Brian Whiteside, an official with the secularist group, told The Irish Times:
There is a new reality that has to be addressed. One third of couples are getting married in non-religious ceremonies. It’s reasonable to ask what sort of schools they want for their children.
The HAI says it “promotes the ideals and values of Humanism, working for people who choose to live an ethical life without religion.” The organization has made strong inroads in Ireland’s marriage ceremony business, as the Irish Independent reported last summer.
About 257,000 of 4.5 million living in the Republic in 2011, or just under 6 percent, said they had no religion. Catholics remained the majority at about 85 percent, according to the Central Statistics Office, and the church controls about 90 percent of Ireland’s primary schools.
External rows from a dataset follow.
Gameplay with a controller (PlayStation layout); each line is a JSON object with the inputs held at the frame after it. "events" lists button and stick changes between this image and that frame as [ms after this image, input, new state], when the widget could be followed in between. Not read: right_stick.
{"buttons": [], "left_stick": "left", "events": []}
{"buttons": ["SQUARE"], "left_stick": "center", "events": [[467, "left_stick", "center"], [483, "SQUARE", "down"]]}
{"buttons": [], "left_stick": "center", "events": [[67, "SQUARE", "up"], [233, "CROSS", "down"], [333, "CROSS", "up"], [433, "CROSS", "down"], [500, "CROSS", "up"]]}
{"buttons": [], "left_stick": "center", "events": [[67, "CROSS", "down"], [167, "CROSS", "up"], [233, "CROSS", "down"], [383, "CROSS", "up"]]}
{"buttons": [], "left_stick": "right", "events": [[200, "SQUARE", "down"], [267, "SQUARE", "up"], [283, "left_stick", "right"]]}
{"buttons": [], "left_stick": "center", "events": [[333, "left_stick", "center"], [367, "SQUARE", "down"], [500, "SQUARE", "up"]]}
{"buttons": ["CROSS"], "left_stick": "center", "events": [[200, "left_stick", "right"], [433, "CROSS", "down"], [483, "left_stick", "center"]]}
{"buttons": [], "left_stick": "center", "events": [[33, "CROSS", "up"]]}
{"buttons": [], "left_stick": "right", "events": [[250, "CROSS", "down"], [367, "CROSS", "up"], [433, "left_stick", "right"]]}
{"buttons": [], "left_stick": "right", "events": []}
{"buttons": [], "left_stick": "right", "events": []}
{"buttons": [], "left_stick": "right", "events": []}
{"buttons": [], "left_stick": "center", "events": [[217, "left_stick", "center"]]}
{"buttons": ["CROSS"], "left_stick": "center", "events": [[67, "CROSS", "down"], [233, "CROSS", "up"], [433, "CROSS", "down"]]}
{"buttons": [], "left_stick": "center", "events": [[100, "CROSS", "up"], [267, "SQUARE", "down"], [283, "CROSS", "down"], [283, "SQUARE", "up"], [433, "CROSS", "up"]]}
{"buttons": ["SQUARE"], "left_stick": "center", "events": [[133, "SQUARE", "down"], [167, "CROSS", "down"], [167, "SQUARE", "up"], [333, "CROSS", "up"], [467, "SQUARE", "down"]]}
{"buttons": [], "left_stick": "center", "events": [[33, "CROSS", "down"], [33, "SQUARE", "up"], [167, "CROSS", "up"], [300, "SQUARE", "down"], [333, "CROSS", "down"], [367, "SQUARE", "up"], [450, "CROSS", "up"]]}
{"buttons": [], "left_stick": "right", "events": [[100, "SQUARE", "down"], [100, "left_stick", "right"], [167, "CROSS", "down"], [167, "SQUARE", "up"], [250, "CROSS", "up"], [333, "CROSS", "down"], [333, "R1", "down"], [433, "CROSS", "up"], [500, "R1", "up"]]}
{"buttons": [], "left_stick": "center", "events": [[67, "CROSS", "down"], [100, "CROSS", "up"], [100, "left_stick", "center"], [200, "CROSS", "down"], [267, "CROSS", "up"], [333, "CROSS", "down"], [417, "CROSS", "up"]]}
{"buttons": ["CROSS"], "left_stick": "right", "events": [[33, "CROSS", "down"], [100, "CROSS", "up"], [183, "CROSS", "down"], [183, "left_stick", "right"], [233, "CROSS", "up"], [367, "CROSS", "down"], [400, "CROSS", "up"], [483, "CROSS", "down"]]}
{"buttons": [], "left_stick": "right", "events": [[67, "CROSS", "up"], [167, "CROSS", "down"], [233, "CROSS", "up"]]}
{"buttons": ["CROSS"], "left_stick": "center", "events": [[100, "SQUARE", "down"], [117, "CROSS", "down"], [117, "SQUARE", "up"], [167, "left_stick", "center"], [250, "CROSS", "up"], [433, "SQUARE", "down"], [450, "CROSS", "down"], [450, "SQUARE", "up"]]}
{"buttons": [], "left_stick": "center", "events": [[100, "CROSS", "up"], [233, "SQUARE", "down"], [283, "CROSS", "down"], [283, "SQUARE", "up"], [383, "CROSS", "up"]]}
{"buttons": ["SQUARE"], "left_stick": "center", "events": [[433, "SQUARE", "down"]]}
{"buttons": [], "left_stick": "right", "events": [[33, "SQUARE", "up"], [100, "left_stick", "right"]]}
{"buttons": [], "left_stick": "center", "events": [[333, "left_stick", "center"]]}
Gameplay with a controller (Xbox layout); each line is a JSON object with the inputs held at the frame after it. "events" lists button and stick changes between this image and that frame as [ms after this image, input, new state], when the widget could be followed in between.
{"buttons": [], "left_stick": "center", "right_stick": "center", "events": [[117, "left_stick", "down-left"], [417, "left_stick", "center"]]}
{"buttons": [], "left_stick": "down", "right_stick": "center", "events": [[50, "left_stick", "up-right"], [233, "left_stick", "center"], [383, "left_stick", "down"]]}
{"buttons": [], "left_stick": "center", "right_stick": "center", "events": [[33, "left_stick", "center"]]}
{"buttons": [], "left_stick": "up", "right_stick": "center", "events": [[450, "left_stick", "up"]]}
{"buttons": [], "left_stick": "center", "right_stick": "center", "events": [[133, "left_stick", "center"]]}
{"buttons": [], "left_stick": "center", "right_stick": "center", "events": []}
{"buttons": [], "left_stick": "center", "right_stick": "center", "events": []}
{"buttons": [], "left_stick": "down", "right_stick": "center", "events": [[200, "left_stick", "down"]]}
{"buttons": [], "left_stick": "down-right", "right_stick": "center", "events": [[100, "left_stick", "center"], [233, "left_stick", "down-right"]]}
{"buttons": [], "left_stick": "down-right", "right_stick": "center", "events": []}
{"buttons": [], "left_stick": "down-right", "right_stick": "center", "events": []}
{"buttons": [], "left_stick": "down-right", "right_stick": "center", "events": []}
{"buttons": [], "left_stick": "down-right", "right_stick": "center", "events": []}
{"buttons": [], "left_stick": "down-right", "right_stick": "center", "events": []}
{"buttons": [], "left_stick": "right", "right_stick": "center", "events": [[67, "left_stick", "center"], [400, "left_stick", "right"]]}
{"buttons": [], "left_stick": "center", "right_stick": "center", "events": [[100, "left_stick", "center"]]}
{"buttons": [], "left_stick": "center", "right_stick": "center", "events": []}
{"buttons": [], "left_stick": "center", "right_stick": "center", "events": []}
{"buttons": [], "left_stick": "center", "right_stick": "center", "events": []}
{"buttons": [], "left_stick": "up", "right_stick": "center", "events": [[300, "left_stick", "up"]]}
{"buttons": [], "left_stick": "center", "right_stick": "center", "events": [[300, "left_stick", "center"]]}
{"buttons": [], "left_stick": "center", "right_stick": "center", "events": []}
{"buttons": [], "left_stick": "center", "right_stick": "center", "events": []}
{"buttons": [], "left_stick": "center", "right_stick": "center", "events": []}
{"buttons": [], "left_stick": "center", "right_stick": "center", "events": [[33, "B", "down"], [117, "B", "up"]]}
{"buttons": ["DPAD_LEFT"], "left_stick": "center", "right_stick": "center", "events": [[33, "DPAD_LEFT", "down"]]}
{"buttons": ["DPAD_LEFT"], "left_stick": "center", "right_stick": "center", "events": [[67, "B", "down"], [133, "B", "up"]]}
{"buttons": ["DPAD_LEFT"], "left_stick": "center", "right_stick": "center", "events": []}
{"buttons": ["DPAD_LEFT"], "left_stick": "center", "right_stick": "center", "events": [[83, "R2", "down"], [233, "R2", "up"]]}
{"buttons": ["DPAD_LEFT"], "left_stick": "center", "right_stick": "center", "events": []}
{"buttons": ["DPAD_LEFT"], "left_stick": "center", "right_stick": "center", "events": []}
The schools debate is more than just the usual separation of church and state struggle. It also brings full circle a vision for the Irish education system that began in the first half of the 19th century, long before independence.
Historian Diarmaid Ferriter writes this opinion column in the Times about Thomas Davis, a Young Irelander, poet and journalist, who argued for a state-endowed secular system of third-level education based on national colleges. Davis believed a “mixed education” was a vital component of an inclusive form of nationality in Ireland.